July 26, 2001

Aristides de Sousa Mendes commemorative exhibition

On July 26, 2001 the Embassy of Portugal to Argentina and the Raoul Wallenberg International Foundation (IRWF) presented the exhibition ‘Spared lives’, a collection of documents belonging to the Diplomatic Historical Files of the Portugal State Department. The opening act took place at the Embassy of Portugal. The exhibition will remain open to the public for fifteen days from 9:30 to 12:30 and from 14:30 to 17:00 from Mondays to Fridays.

More than one hundred people attended the ceremony including the Ambassadors of Belgium, Holland, Germany, Sweden and Israel as well as the Chief Rabbi Salomón Ben Hamú and the Apostolic Nuncio Santos Abril y Castelló. Renowned writer Marcos Aguinis, member of the IRWF, was in charge of presenting the opening and Peter Landelius, Ambassador of Sweden, stressed the IRWF educational programs because they ”emphasize the exercise of selective memory, remembering the positive lessons that the horror of the Shoá has left us’.
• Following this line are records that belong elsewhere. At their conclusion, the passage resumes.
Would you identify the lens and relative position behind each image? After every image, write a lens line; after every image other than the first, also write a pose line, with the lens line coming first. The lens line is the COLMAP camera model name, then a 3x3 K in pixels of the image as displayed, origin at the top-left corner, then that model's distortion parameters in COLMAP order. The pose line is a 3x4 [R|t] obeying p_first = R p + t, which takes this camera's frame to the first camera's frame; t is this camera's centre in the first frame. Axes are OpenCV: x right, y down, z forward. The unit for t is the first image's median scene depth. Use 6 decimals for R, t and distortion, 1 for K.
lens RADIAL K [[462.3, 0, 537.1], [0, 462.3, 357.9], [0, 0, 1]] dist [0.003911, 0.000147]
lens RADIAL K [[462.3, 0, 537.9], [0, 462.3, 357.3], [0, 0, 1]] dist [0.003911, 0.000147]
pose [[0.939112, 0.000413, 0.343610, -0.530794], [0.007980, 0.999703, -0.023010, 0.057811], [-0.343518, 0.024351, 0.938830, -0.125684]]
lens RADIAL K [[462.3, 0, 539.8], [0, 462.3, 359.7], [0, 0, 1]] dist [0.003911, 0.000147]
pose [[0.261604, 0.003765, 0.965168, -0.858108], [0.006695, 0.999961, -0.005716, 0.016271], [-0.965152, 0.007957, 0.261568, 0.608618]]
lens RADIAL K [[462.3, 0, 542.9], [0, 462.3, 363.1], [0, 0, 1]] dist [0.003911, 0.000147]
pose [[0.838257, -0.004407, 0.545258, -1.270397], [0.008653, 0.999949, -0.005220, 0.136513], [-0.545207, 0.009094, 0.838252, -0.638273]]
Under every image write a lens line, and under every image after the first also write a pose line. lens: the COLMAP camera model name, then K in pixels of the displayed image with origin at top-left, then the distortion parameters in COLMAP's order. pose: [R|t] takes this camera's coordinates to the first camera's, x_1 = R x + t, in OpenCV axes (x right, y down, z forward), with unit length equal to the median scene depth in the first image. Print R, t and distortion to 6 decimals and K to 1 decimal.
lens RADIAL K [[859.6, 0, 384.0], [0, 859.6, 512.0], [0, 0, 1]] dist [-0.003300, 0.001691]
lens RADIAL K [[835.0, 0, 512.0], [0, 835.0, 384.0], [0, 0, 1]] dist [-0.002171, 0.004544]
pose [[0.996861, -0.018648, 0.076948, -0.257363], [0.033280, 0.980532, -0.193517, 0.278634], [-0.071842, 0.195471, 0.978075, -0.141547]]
Baruj Tenembaum, founder of the IRWF, presented the sculpture ‘Homage to Raoul Wallenberg’ by Argentine artist Norma D´Ippolito, to the Ambassador of Portugal José Augusto Seabra.

”Spared lives” is a historical tour through letters, photographs and testimonies that show the way in which three Portuguese diplomats worked beyond what is possible to save the lives of tens of thousands of people persecuted by Adolf Hitler’s national socialist regime

Thousands of refugees, mostly Jewish, went through Portugal during the tragic days of the Second World War. Many of those lives were saved thanks to the courage and determination of Aristides de Sousa Mendes (Bordeaux, 1940), Carlos de Sampaio Garrido and Alberto Texeira Branquihno (Budapest, 1944). On April 3, 2001 the IRWF had paid a tribute to Sousa Mendes in New York City.

The documents presented try to show the realities of two different instances within the same war whereas they are also a reflection of the example given by three civil servants who gave the best of their abilities with the only aim of helping those who were in danger in spite of the official guidelines against it.